2006 ICC Champions Trophy
- Dates: 7 October – 5 November 2006
- Administrator: International Cricket Council
- Cricket format: One Day International
- Tournament format(s): Round-robin and knockout
- Host: India
- Champions: Australia (1st title)
- Runners-up: West Indies
- Participants: 10
- Matches: 21
- Player of the series: Chris Gayle
- Most runs: Chris Gayle (474)
- Most wickets: Jerome Taylor (13)

= 2006 ICC Champions Trophy =

Cricket tournament

The 2006 ICC Champions Trophy was a One Day International cricket tournament held in India from 7 October to 5 November 2006. It was the fifth edition of the ICC Champions Trophy (previously known as the ICC Knock-out). The tournament venue was not confirmed until mid-2005 when the Indian government agreed that tournament revenues would be free from tax (the 2002 tournament had been due to be held in India, but was switched to Sri Lanka when an exemption from tax in India was not granted). Australia won the tournament, their first Champions Trophy victory. They were the only team to get one loss in the tournament, as all other teams lost at least two matches. West Indies, their final opponents, beat Australia in the group stage but were bowled out for 138 in the final and lost by eight wickets on the Duckworth–Lewis method. West Indies opening batsman Chris Gayle was named Player of the Tournament.
........
**Instruction A:** Reproduce word for word the lines of the records starting at the first line of the records and ending at the line containing "v(-40.7, 15) *", both included, leaving out the pictures.
The Champions Trophy article and the records that follow it are unrelated.

**Records supplied:**
........
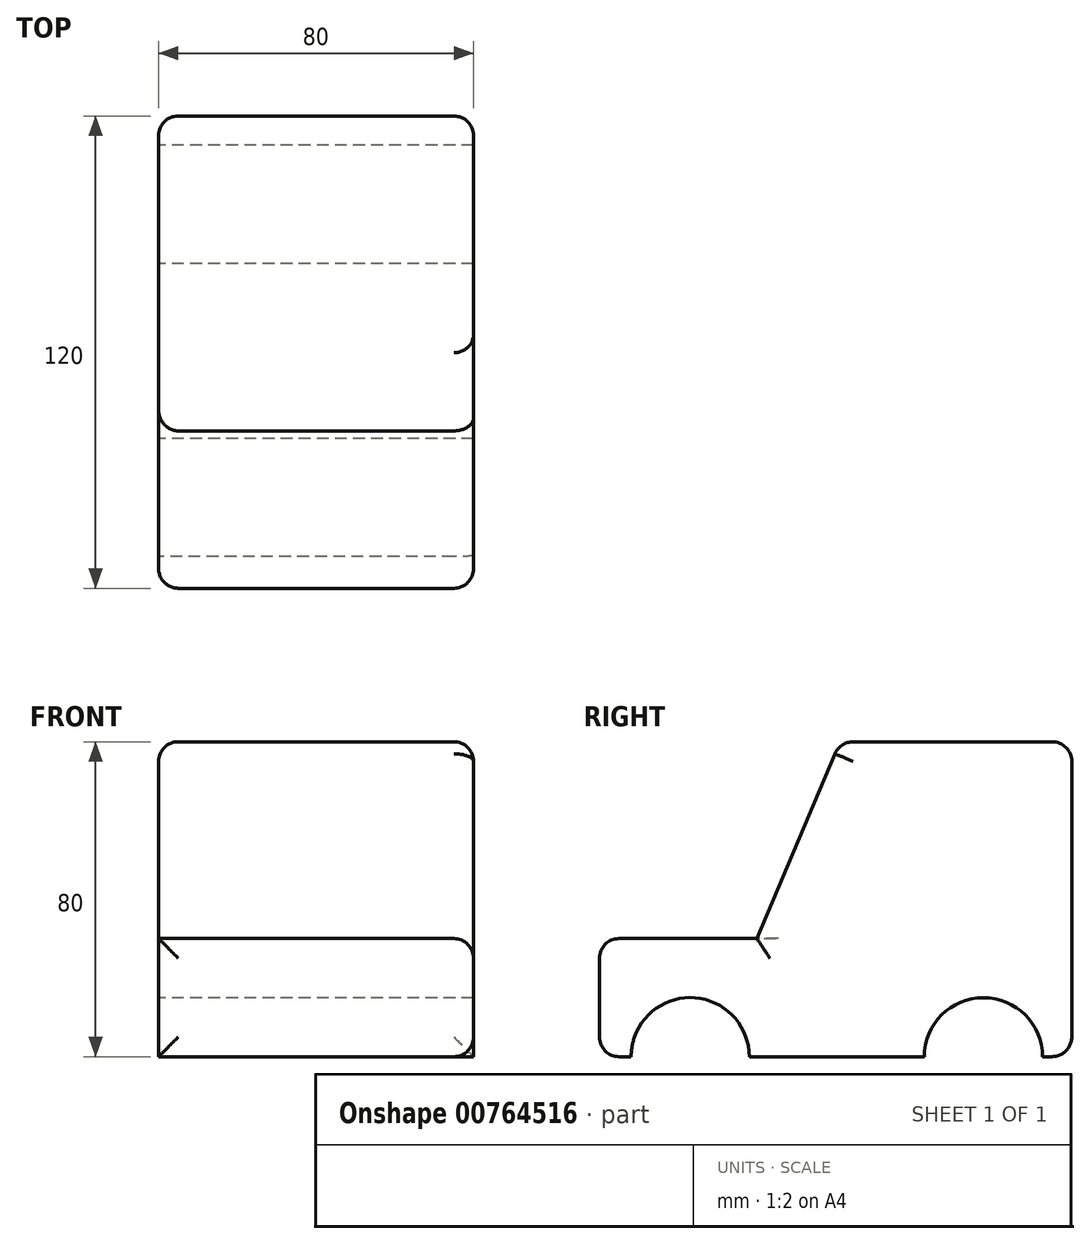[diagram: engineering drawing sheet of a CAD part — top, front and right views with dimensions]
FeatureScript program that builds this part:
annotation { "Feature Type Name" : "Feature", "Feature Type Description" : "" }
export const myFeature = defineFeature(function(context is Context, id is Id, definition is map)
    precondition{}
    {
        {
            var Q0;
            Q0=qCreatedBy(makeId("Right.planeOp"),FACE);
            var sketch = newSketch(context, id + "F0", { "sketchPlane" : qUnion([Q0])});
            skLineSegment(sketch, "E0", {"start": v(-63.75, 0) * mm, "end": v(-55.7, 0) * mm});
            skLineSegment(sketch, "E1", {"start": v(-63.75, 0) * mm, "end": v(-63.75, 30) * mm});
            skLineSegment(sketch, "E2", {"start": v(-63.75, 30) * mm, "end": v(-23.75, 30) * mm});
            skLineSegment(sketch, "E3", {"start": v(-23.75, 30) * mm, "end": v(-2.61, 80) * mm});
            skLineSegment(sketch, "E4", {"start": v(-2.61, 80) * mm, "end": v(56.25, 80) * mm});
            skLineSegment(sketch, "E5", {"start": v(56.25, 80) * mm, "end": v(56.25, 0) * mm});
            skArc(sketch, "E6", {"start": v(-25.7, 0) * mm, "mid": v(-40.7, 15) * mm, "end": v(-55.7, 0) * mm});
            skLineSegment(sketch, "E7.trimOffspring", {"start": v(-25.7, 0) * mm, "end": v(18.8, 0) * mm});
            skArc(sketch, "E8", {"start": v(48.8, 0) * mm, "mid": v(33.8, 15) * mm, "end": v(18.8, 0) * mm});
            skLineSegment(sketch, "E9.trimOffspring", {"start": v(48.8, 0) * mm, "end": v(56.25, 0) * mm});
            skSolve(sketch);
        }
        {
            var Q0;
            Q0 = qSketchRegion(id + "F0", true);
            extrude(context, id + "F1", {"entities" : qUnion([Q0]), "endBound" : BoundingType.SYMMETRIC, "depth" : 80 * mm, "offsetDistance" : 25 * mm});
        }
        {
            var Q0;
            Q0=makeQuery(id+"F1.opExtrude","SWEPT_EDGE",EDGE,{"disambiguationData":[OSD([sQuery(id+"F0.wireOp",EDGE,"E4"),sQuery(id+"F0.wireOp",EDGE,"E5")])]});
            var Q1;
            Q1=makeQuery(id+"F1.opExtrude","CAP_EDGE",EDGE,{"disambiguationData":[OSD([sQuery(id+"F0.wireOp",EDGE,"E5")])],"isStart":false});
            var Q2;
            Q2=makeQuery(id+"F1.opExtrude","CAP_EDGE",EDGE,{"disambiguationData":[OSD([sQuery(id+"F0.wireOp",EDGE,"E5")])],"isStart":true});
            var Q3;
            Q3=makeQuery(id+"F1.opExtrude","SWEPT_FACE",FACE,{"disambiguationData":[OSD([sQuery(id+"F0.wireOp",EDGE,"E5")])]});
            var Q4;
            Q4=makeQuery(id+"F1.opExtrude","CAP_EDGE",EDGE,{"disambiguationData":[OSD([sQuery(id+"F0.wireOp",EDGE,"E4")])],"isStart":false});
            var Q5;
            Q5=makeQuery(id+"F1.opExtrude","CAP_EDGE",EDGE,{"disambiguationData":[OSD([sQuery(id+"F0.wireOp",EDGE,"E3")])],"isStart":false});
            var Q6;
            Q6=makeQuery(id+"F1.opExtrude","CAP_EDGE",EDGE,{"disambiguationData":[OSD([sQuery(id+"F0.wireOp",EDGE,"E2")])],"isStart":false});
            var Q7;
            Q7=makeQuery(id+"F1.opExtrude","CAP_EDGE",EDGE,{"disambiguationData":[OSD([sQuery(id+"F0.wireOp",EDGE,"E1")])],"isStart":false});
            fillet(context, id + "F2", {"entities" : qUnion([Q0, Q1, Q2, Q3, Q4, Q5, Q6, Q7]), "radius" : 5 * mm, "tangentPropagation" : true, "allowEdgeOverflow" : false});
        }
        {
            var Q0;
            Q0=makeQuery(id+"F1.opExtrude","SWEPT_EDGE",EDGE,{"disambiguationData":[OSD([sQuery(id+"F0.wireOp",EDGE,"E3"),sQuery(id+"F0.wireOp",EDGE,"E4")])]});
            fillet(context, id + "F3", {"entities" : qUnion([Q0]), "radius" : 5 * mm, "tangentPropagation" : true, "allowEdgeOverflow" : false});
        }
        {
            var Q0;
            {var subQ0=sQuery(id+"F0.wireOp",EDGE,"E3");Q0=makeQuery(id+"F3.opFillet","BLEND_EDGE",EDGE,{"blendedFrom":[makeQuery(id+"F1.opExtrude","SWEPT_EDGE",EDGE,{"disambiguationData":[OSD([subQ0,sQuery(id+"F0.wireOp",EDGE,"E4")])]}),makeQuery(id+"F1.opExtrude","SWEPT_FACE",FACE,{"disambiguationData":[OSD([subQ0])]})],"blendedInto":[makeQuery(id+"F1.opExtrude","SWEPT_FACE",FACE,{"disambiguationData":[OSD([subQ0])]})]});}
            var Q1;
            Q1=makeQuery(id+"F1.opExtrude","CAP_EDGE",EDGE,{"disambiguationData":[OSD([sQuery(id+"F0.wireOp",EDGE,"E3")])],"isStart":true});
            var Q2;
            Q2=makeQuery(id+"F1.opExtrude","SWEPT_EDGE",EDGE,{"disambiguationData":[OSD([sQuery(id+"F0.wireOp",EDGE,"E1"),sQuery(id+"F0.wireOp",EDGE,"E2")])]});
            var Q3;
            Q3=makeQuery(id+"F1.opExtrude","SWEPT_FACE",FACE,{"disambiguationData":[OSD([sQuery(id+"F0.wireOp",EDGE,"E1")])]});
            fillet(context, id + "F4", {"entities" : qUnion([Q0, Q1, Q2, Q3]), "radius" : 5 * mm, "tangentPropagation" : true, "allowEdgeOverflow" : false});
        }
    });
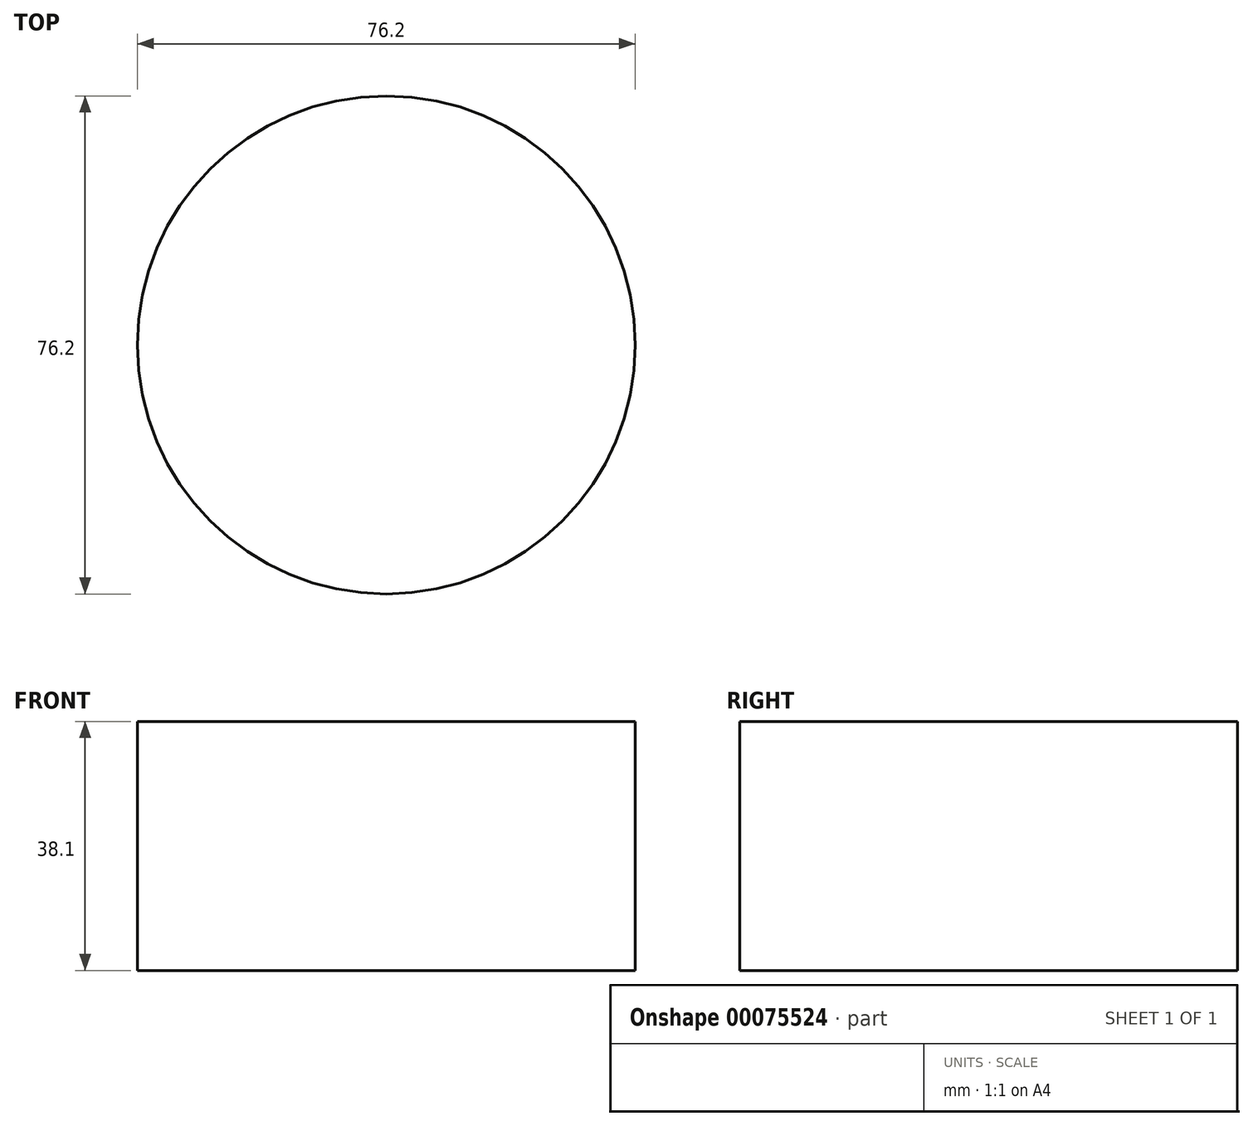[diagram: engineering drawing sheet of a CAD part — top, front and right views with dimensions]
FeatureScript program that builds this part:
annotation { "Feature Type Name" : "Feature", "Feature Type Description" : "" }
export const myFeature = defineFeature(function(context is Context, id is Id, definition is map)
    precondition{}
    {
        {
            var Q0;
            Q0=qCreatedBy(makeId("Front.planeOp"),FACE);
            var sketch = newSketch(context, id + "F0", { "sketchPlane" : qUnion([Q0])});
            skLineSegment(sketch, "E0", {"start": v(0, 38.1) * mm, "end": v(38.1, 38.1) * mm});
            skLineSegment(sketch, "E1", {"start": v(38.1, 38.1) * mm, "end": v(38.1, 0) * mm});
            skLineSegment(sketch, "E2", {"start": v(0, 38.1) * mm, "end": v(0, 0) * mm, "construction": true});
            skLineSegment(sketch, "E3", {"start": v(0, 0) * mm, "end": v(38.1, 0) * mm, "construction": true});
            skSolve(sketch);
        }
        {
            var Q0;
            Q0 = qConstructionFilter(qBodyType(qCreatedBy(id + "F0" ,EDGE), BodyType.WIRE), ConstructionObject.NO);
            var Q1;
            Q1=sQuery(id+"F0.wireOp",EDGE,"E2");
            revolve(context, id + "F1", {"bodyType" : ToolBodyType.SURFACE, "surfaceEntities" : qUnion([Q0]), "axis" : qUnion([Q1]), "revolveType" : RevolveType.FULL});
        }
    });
........
**Instruction B:** Rewrite the Champions Trophy article starting at "- Runners-up: West" and ending at "Jerome Taylor (13)", replacing "Player of the series" with "Player of the tournament".

**Correct response A:**
[diagram: engineering drawing sheet of a CAD part — top, front and right views with dimensions]
FeatureScript program that builds this part:
annotation { "Feature Type Name" : "Feature", "Feature Type Description" : "" }
export const myFeature = defineFeature(function(context is Context, id is Id, definition is map)
    precondition{}
    {
        {
            var Q0;
            Q0=qCreatedBy(makeId("Right.planeOp"),FACE);
            var sketch = newSketch(context, id + "F0", { "sketchPlane" : qUnion([Q0])});
            skLineSegment(sketch, "E0", {"start": v(-63.75, 0) * mm, "end": v(-55.7, 0) * mm});
            skLineSegment(sketch, "E1", {"start": v(-63.75, 0) * mm, "end": v(-63.75, 30) * mm});
            skLineSegment(sketch, "E2", {"start": v(-63.75, 30) * mm, "end": v(-23.75, 30) * mm});
            skLineSegment(sketch, "E3", {"start": v(-23.75, 30) * mm, "end": v(-2.61, 80) * mm});
            skLineSegment(sketch, "E4", {"start": v(-2.61, 80) * mm, "end": v(56.25, 80) * mm});
            skLineSegment(sketch, "E5", {"start": v(56.25, 80) * mm, "end": v(56.25, 0) * mm});
            skArc(sketch, "E6", {"start": v(-25.7, 0) * mm, "mid": v(-40.7, 15) * mm, "end": v(-55.7, 0) * mm});

**Correct response B:**
- Runners-up: West Indies
- Participants: 10
- Matches: 21
- Player of the tournament: Chris Gayle
- Most runs: Chris Gayle (474)
- Most wickets: Jerome Taylor (13)